_Problem statement_
The required answer is an exact copy of every line from the beginning of the entries through the line with "del usuario, generalmente en for", with all pictures omitted.

[Collected data]
--------

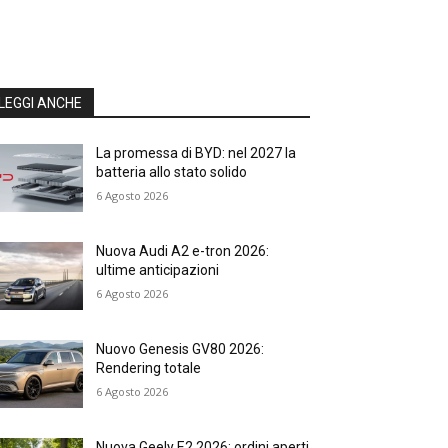
LEGGI ANCHE
La promessa di BYD: nel 2027 la
batteria allo stato solido
6 Agosto 2026
Nuova Audi A2 e-tron 2026:
ultime anticipazioni
6 Agosto 2026
Nuovo Genesis GV80 2026:
Rendering totale
6 Agosto 2026
Nuova Geely E2 2026: ordini aperti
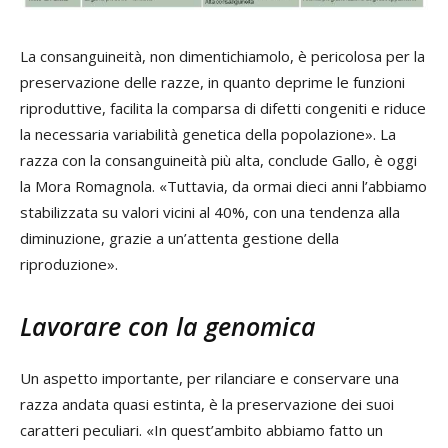
La consanguineità, non dimentichiamolo, è pericolosa per la
preservazione delle razze, in quanto deprime le funzioni
riproduttive, facilita la comparsa di difetti congeniti e riduce
la necessaria variabilità genetica della popolazione». La
razza con la consanguineità più alta, conclude Gallo, è oggi
la Mora Romagnola. «Tuttavia, da ormai dieci anni l’abbiamo
stabilizzata su valori vicini al 40%, con una tendenza alla
diminuzione, grazie a un’attenta gestione della
riproduzione».
Lavorare con la genomica
Un aspetto importante, per rilanciare e conservare una
razza andata quasi estinta, è la preservazione dei suoi
caratteri peculiari. «In quest’ambito abbiamo fatto un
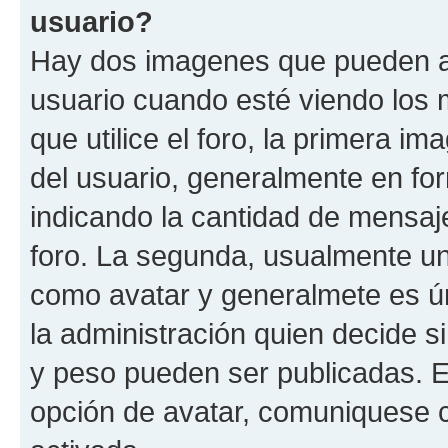
usuario?
Hay dos imagenes que pueden a
usuario cuando esté viendo los 
que utilice el foro, la primera i
del usuario, generalmente en for
indicando la cantidad de mensaje
foro. La segunda, usualmente u
como avatar y generalmete es ún
la administración quien decide 
y peso pueden ser publicadas. E
opción de avatar, comuniquese c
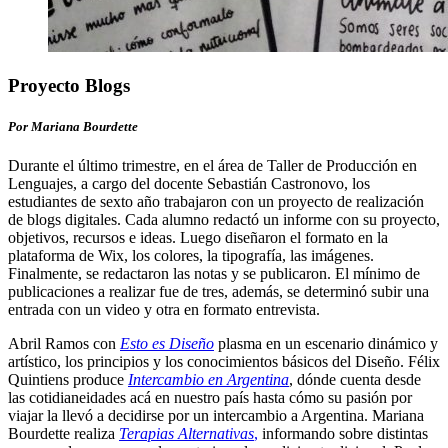
Proyecto Blogs
Por Mariana Bourdette
Durante el último trimestre, en el área de Taller de Producción en
Lenguajes, a cargo del docente Sebastián Castronovo, los
estudiantes de sexto año trabajaron con un proyecto de realización
de blogs digitales. Cada alumno redactó un informe con su proyecto,
objetivos, recursos e ideas. Luego diseñaron el formato en la
plataforma de Wix, los colores, la tipografía, las imágenes.
Finalmente, se redactaron las notas y se publicaron. El mínimo de
publicaciones a realizar fue de tres, además, se determinó subir una
entrada con un video y otra en formato entrevista.
Abril Ramos con
Esto es Diseño
plasma en un escenario dinámico y
artístico, los principios y los conocimientos básicos del Diseño. Félix
Quintiens produce
Intercambio en Argentina
, dónde cuenta desde
las cotidianeidades acá en nuestro país hasta cómo su pasión por
viajar la llevó a decidirse por un intercambio a Argentina. Mariana
Bourdette realiza
Terapias Alternativas
,
informando sobre distintas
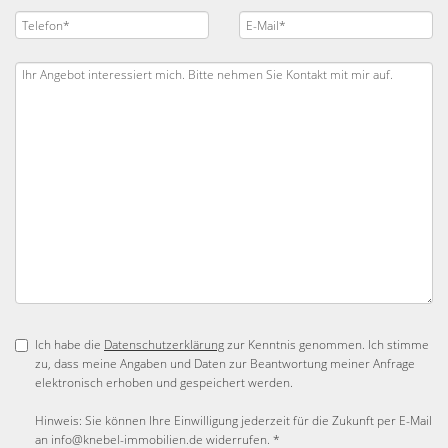
Ich habe die
Datenschutzerklärung
zur Kenntnis genommen. Ich stimme
zu, dass meine Angaben und Daten zur Beantwortung meiner Anfrage
elektronisch erhoben und gespeichert werden.
Hinweis: Sie können Ihre Einwilligung jederzeit für die Zukunft per E-Mail
an info@knebel-immobilien.de widerrufen. *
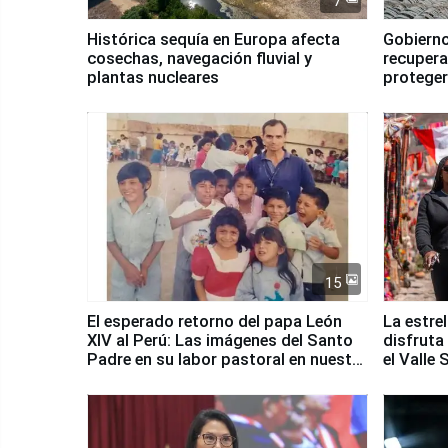
7
Histórica sequía en Europa afecta
Gobierno
cosechas, navegación fluvial y
recupera
plantas nucleares
proteger
Fenómen
15
El esperado retorno del papa León
La estre
XIV al Perú: Las imágenes del Santo
disfruta
Padre en su labor pastoral en nuestro
el Valle
país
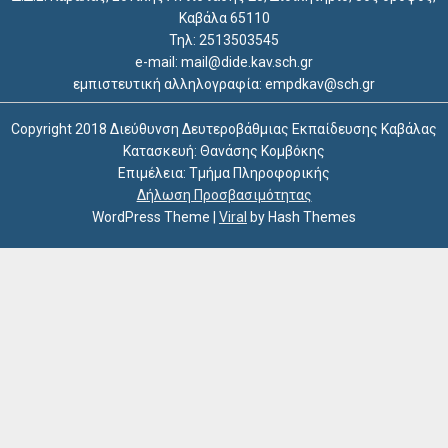
Καβάλα 65110
Τηλ: 2513503545
e-mail: mail@dide.kav.sch.gr
εμπιστευτική αλληλογραφία: empdkav@sch.gr
Copyright 2018 Διεύθυνση Δευτεροβάθμιας Εκπαίδευσης Καβάλας
Κατασκευή: Θανάσης Κομβόκης
Επιμέλεια: Τμήμα Πληροφορικής
Δήλωση Προσβασιμότητας
WordPress Theme
|
Viral
by Hash Themes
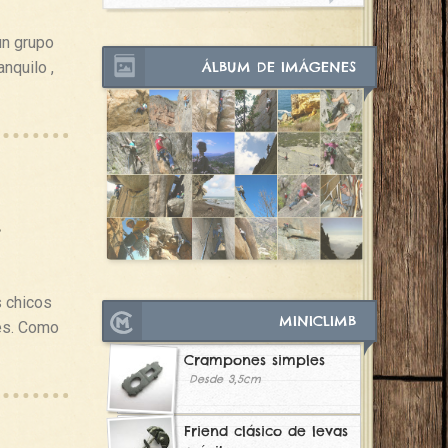
un grupo
ÁLBUM DE IMÁGENES
nquilo ,
–
s chicos
MINICLIMB
ses. Como
Crampones simples
Desde 3,5cm
Friend clásico de levas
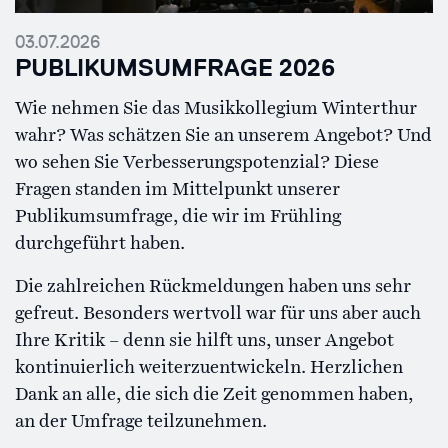
03.07.2026
PUBLIKUMSUMFRAGE 2026
Wie nehmen Sie das Musikkollegium Winterthur
wahr? Was schätzen Sie an unserem Angebot? Und
wo sehen Sie Verbesserungspotenzial? Diese
Fragen standen im Mittelpunkt unserer
Publikumsumfrage, die wir im Frühling
durchgeführt haben.
Die zahlreichen Rückmeldungen haben uns sehr
gefreut. Besonders wertvoll war für uns aber auch
Ihre Kritik – denn sie hilft uns, unser Angebot
kontinuierlich weiterzuentwickeln. Herzlichen
Dank an alle, die sich die Zeit genommen haben,
an der Umfrage teilzunehmen.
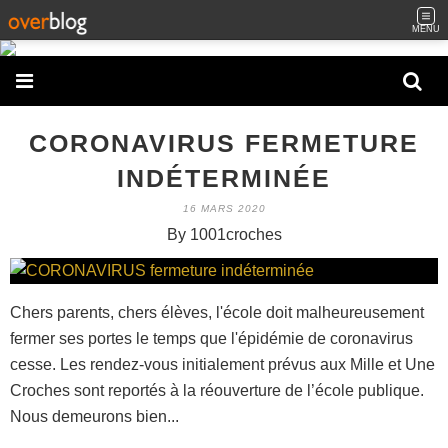
MENU
CORONAVIRUS FERMETURE
INDÉTERMINÉE
16 MARS 2020
By 1001croches
Chers parents, chers élèves, l'école doit malheureusement
fermer ses portes le temps que l'épidémie de coronavirus
cesse. Les rendez-vous initialement prévus aux Mille et Une
Croches sont reportés à la réouverture de l’école publique.
Nous demeurons bien...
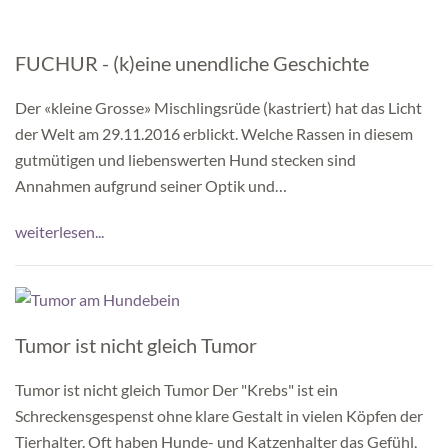
FUCHUR - (k)eine unendliche Geschichte
Der «kleine Grosse» Mischlingsrüde (kastriert) hat das Licht
der Welt am 29.11.2016 erblickt. Welche Rassen in diesem
gutmütigen und liebenswerten Hund stecken sind
Annahmen aufgrund seiner Optik und…
weiterlesen...
Tumor ist nicht gleich Tumor
Tumor ist nicht gleich Tumor Der "Krebs" ist ein
Schreckensgespenst ohne klare Gestalt in vielen Köpfen der
Tierhalter. Oft haben Hunde- und Katzenhalter das Gefühl,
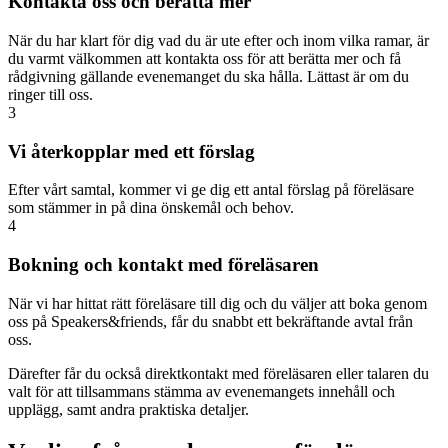
Kontakta oss och berätta mer
När du har klart för dig vad du är ute efter och inom vilka ramar, är
du varmt välkommen att kontakta oss för att berätta mer och få
rådgivning gällande evenemanget du ska hålla. Lättast är om du
ringer till oss.
3
Vi återkopplar med ett förslag
Efter vårt samtal, kommer vi ge dig ett antal förslag på föreläsare
som stämmer in på dina önskemål och behov.
4
Bokning och kontakt med föreläsaren
När vi har hittat rätt föreläsare till dig och du väljer att boka genom
oss på Speakers&friends, får du snabbt ett bekräftande avtal från
oss.
Därefter får du också direktkontakt med föreläsaren eller talaren du
valt för att tillsammans stämma av evenemangets innehåll och
upplägg, samt andra praktiska detaljer.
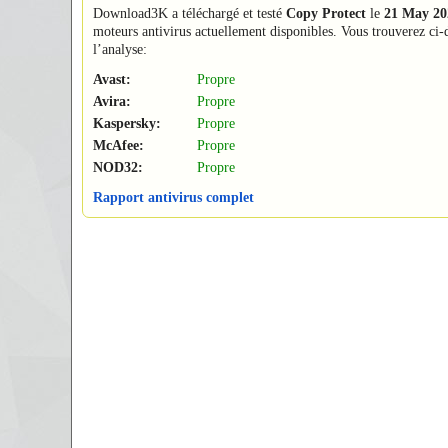
Download3K a téléchargé et testé
Copy Protect
le
21 May 20
moteurs antivirus actuellement disponibles. Vous trouverez ci-d
l’analyse:
Avast:
Propre
Avira:
Propre
Kaspersky:
Propre
McAfee:
Propre
NOD32:
Propre
Rapport antivirus complet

--------

_Expected answer_
LEGGI ANCHE
La promessa di BYD: nel 2027 la
batteria allo stato solido
6 Agosto 2026
Nuova Audi A2 e-tron 2026:
ultime anticipazioni
6 Agosto 2026
Nuovo Genesis GV80 2026:
Rendering totale
6 Agosto 2026
Nuova Geely E2 2026: ordini aperti
La consanguineità, non dimentichiamolo, è pericolosa per la
preservazione delle razze, in quanto deprime le funzioni
riproduttive, facilita la comparsa di difetti congeniti e riduce
la necessaria variabilità genetica della popolazione». La
razza con la consanguineità più alta, conclude Gallo, è oggi
la Mora Romagnola. «Tuttavia, da ormai dieci anni l’abbiamo
stabilizzata su valori vicini al 40%, con una tendenza alla
diminuzione, grazie a un’attenta gestione della
riproduzione».
Lavorare con la genomica
Un aspetto importante, per rilanciare e conservare una
razza andata quasi estinta, è la preservazione dei suoi
caratteri peculiari. «In quest’ambito abbiamo fatto un
usuario?
Hay dos imagenes que pueden a
usuario cuando esté viendo los 
que utilice el foro, la primera i
del usuario, generalmente en for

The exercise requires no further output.